§ Written instruction 1:
Quote the SSD forum thread word for word, starting with "I have 7, office, and" and going on through "erocker (Jan 5, 2010)".
§ Written instruction 2:
Continue the forum thread about fitting Windows 7 onto a 32GB SSD from the point where it stops.

# Can I sqeeze into a 32GB SSD?



## dna1x (Jan 5, 2010)

I want to buy a new Corsair x32 ssd, but I'm not sure I can fit my OS and programs into it. 

I'm running a new 64-bit Windows 7 install and the largest programs installed are Visual Studio 2005, Office 2007, XP Mode, and Steam with MW2.

I was able to reduce disk usage from 80GB to about 44GB by moving stored items into their own partition. 

I only need to use VB 2005. Is there a way to remove the other parts of VS like C#?. 

If anything, Steam and MW2 can be moved, and would free up 15GB.  

Any ideas to help get my current HD usage down to 0GB would be appreciated.


----------



## t_ski (Jan 5, 2010)

Tough to do no doubt.  The OCZ Summit series drives I have perform nearly on par with that Corsair drive, but I found this deal:

http://www.amazon.com/dp/B0029EV5B8/?tag=tec06d-20

60GB drive (used) for $158.99 + $4.99 shipping.


----------



## DrunkenMafia (Jan 5, 2010)

No, it won't work.  I tried it with vista on a 30gb vertex.  Vista alone was 23gb.  I have 64bit 7 now and it takes up ~14gb.

I have 7, office, and a few other apps installed taking up 24gb.  I have all my pic/vid/doc libraries on another disk.

I found it a pain in the ass to try and keep 3gb free on my old 30gb drive.  I would save your pennies and go for something larger.  60gb is great and plenty big enough. 

Be warned though:  Once you go SSD you cannot go back, spinning drives are just WAAAAY to slow.


----------



## erocker (Jan 5, 2010)

It's too much of a P.I.T.A. to bother. You are much better off saving up a little more for a 60+ gb drive.


----------



## lemonadesoda (Jan 5, 2010)

Dont bother with a 32GB SSD for a "workstation" type use.  You need 64GB for your OS and applications.

However, 64GB is probably enough for most people. Put ALL your data on a D: partition, and all your games on a G: partition.  D: and G: are obviously on a second HDD.

Also take a look at the new player in the market _SandForce_


----------



## InnocentCriminal (Jan 5, 2010)

lemonadesoda said:


> Also take a look at the new player in the market _SandForce_



Read this the other week. Makes me want an SSD, that hadn't happened until now (well, when I read that article).


----------



## 3870x2 (Jan 5, 2010)

§ Dataset records:

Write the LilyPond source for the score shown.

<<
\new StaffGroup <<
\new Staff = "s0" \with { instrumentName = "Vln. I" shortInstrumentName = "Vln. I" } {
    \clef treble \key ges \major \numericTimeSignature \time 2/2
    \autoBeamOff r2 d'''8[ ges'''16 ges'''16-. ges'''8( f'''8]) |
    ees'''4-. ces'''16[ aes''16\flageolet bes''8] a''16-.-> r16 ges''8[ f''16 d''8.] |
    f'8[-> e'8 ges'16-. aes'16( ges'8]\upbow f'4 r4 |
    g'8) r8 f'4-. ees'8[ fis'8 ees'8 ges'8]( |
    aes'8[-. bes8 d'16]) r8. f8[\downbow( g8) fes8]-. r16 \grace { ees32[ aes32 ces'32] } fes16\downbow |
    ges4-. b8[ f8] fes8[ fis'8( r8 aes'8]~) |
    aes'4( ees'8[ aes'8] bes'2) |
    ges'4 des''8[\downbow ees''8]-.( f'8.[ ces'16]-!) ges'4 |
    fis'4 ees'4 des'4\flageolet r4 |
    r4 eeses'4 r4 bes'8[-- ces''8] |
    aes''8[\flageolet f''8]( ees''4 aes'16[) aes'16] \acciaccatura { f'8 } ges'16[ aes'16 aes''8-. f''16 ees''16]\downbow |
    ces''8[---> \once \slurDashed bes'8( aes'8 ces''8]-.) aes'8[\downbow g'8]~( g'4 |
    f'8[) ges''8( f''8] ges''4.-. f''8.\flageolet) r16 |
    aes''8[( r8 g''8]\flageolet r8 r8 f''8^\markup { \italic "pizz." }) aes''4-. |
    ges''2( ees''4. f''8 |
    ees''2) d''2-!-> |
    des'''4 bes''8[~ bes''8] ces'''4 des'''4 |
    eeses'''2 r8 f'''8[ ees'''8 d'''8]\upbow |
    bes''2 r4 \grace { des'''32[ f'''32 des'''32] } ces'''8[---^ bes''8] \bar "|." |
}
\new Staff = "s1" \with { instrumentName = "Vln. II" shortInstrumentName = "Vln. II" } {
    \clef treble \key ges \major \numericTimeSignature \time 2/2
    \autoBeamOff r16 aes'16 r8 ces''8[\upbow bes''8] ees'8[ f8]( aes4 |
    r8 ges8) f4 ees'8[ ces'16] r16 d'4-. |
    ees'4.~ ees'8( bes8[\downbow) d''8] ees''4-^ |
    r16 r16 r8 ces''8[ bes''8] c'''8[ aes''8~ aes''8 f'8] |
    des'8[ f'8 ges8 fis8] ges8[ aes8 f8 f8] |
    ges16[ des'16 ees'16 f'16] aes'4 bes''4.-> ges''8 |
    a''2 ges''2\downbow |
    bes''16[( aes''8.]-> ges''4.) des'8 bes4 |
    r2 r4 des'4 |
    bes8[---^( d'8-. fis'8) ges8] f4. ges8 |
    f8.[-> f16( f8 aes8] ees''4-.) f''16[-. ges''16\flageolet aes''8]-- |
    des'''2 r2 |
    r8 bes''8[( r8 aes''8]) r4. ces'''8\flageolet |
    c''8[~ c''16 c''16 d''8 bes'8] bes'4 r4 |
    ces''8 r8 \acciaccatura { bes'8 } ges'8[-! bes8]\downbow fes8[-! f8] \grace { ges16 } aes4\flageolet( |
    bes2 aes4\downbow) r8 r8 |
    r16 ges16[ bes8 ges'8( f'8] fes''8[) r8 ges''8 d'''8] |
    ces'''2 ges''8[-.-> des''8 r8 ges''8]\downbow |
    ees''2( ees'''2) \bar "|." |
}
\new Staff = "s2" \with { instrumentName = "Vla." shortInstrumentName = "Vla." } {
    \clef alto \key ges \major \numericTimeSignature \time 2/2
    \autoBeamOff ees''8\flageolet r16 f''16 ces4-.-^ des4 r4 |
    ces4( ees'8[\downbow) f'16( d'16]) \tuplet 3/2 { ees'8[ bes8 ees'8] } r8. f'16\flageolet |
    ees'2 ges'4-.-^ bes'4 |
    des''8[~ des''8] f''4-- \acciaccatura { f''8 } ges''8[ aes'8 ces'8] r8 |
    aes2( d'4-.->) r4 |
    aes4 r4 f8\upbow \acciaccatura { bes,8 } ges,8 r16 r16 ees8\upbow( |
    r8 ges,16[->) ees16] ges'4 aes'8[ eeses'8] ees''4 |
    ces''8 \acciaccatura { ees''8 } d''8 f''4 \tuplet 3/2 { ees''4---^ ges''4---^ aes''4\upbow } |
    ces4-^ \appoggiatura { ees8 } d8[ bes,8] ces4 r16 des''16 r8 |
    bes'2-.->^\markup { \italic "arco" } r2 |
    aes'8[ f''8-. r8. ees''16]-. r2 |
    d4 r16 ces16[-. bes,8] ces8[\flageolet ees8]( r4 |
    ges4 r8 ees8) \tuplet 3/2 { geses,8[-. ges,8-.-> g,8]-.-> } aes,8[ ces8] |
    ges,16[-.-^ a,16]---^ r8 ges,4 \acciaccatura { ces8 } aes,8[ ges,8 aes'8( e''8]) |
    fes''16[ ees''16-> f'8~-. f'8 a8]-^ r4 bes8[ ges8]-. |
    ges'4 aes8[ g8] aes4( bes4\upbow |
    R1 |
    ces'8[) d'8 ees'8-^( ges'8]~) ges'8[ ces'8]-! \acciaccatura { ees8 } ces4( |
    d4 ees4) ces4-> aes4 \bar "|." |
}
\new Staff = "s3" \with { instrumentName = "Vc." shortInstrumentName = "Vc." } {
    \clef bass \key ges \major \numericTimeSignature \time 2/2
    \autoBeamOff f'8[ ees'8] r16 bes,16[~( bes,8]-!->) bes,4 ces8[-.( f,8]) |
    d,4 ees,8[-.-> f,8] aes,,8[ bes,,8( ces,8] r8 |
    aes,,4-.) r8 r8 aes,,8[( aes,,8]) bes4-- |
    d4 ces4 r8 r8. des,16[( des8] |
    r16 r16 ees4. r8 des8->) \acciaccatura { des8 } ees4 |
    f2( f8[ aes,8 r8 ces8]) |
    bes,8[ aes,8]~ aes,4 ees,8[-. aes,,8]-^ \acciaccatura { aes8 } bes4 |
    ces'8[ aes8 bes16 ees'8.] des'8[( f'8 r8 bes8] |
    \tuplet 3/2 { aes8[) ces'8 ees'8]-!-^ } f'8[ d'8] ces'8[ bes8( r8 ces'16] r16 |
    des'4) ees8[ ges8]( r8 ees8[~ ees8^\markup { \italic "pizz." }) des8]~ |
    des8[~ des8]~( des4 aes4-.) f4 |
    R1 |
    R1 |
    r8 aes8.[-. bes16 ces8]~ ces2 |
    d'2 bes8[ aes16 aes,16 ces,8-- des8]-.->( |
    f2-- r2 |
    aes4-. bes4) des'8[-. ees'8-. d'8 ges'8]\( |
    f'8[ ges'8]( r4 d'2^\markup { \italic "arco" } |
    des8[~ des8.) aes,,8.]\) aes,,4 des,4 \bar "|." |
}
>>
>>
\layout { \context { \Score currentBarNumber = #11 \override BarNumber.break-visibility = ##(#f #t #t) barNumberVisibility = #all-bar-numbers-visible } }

§ Right answer 1:
I have 7, office, and a few other apps installed taking up 24gb.  I have all my pic/vid/doc libraries on another disk.

I found it a pain in the ass to try and keep 3gb free on my old 30gb drive.  I would save your pennies and go for something larger.  60gb is great and plenty big enough. 

Be warned though:  Once you go SSD you cannot go back, spinning drives are just WAAAAY to slow.


----------



## erocker (Jan 5, 2010)

§ Right answer 2:
You have to think of all sorts of other things.  This is not possible, even with a bare-bones 7 installation.  Reasons:

Page file
Documents and settings files
Steam files cannot be moved unless steam is moved to another drive altogether
Temporary files very easily eat up free space
etc...

It is not a very good idea.


----------



## InnocentCriminal (Jan 5, 2010)

Argh! Just read this (marketing guff?).


----------



## lemonadesoda (Jan 5, 2010)

Hot potatoes...


----------



## dna1x (Jan 5, 2010)

For the money, an x4 965 seems much more appealing now.


----------



## KieX (Jan 5, 2010)

32GB is useless for today's use really.

I'm on a 64GB ssd with no pagefile, hibernation, backup or other big windows drive hogs but a good 15GB is gone to the OS. Then about 15GB is quickly taken up by software (even if it is mostly tiny freeware/open-source). You're left with about 30GB to share between games afterwards (which normally means 2 new titles at a time only).

64GB really is about the minimum you should look for.


----------



## HalfAHertz (Jan 5, 2010)

If you're buying new I'd go for this: http://www.newegg.com/Product/Product.aspx?Item=N82E16820167025

And I think it's quite possible to fit into a ~32gb budget with a little effort. My win 7 32bit+Autocad+IBM Lotus package+Revit+Gimp+Inkscape+a ton of other stuff is ~20GB


----------



## t_ski (Jan 7, 2010)

not sure if you are still looking at this, but today's deal at Newegg is a slower 32GB SSD for $64.99:

http://www.newegg.com/Product/Product.aspx?Item=N82E16820322012

You could grab 2 or 3 and have a speedy and responsive raid array.


----------



## BababooeyHTJ (Jan 17, 2010)

I picked up a 32GB Vertex on Black Friday and my Windows 7 install with a few apps (probably a couple of GB or so worth) is sitting at 11.4GB right now. 32GB is more than enough for a boot drive. Just move your page file off of the SSD, disable system restore, and disable hibernation and you should be fine. There is also no real need to have MW2 on an SSD (especilly the whole Steam folder), it wont see any real benefit. My Steam folder is 172GB right now. There are very few games that I would want on an SSD and Oblivion is one of them but that is like a 30GB folder.

I generally like to keep my apps off of the OS drive anyways.


----------



## exodusprime1337 (Jan 17, 2010)

i fit my windows 7 pro onto a 64gig ssd, it only takes 10Gigs after i moved the pagefile and did all the reg ssd tweaks.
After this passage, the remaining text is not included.